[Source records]
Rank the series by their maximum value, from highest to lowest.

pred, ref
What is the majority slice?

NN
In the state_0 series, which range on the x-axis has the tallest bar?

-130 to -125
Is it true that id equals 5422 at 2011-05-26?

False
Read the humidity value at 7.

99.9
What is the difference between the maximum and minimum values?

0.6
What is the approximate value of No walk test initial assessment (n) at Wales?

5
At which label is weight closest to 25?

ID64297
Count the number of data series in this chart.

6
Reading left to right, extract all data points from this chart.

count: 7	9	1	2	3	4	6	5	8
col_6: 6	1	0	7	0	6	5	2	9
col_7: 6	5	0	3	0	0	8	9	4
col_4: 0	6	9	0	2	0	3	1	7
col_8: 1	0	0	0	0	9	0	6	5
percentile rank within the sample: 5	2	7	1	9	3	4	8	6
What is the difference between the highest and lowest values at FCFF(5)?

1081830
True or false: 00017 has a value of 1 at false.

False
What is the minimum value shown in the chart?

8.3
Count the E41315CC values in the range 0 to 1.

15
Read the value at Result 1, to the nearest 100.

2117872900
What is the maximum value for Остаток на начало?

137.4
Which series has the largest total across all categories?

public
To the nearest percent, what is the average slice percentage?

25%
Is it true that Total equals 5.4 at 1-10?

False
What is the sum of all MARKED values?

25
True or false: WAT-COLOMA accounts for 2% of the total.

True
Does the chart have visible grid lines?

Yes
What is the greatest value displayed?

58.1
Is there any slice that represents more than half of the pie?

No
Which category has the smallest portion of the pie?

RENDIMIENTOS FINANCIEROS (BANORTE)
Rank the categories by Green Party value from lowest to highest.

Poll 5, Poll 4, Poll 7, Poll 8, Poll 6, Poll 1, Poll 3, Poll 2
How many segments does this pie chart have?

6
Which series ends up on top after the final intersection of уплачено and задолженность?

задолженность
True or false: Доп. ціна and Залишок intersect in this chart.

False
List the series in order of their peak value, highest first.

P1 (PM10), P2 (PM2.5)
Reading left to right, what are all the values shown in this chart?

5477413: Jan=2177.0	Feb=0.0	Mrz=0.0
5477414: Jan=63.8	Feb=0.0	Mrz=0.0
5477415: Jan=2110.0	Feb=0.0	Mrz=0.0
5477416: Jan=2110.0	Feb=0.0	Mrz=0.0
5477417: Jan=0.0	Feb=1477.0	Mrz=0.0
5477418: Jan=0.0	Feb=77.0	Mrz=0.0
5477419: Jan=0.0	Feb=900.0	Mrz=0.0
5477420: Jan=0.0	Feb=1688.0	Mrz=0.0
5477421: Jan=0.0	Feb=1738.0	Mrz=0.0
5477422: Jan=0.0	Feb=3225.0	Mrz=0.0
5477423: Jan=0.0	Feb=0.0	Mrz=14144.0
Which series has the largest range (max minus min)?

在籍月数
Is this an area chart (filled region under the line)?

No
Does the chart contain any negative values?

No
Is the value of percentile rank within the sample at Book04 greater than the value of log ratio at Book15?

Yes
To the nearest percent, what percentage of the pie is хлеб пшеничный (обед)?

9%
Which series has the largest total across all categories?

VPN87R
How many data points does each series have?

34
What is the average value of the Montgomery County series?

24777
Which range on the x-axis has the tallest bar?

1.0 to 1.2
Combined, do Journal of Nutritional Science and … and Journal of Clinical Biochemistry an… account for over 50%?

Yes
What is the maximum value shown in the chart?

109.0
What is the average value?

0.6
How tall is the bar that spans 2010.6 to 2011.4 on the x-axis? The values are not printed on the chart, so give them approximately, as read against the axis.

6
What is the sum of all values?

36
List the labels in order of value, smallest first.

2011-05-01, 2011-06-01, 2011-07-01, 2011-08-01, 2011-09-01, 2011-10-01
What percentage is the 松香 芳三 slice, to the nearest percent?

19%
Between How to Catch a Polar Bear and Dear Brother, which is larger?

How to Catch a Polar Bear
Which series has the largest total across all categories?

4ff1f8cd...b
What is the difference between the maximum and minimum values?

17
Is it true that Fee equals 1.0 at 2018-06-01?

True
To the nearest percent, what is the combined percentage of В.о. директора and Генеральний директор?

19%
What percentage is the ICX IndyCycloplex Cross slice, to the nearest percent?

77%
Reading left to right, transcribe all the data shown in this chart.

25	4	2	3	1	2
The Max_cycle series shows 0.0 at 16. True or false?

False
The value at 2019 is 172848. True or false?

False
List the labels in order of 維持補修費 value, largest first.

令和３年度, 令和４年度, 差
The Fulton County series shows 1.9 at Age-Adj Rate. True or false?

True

- **What is being asked**:
Repeat the stretch of the listing from its first line through the line containing "List the series", keeping both ends and leaving each line unchanged.

- **Expected output**:
Rank the series by their maximum value, from highest to lowest.

pred, ref
What is the majority slice?

NN
In the state_0 series, which range on the x-axis has the tallest bar?

-130 to -125
Is it true that id equals 5422 at 2011-05-26?

False
Read the humidity value at 7.

99.9
What is the difference between the maximum and minimum values?

0.6
What is the approximate value of No walk test initial assessment (n) at Wales?

5
At which label is weight closest to 25?

ID64297
Count the number of data series in this chart.

6
Reading left to right, extract all data points from this chart.

count: 7	9	1	2	3	4	6	5	8
col_6: 6	1	0	7	0	6	5	2	9
col_7: 6	5	0	3	0	0	8	9	4
col_4: 0	6	9	0	2	0	3	1	7
col_8: 1	0	0	0	0	9	0	6	5
percentile rank within the sample: 5	2	7	1	9	3	4	8	6
What is the difference between the highest and lowest values at FCFF(5)?

1081830
True or false: 00017 has a value of 1 at false.

False
What is the minimum value shown in the chart?

8.3
Count the E41315CC values in the range 0 to 1.

15
Read the value at Result 1, to the nearest 100.

2117872900
What is the maximum value for Остаток на начало?

137.4
Which series has the largest total across all categories?

public
To the nearest percent, what is the average slice percentage?

25%
Is it true that Total equals 5.4 at 1-10?

False
What is the sum of all MARKED values?

25
True or false: WAT-COLOMA accounts for 2% of the total.

True
Does the chart have visible grid lines?

Yes
What is the greatest value displayed?

58.1
Is there any slice that represents more than half of the pie?

No
Which category has the smallest portion of the pie?

RENDIMIENTOS FINANCIEROS (BANORTE)
Rank the categories by Green Party value from lowest to highest.

Poll 5, Poll 4, Poll 7, Poll 8, Poll 6, Poll 1, Poll 3, Poll 2
How many segments does this pie chart have?

6
Which series ends up on top after the final intersection of уплачено and задолженность?

задолженность
True or false: Доп. ціна and Залишок intersect in this chart.

False
List the series in order of their peak value, highest first.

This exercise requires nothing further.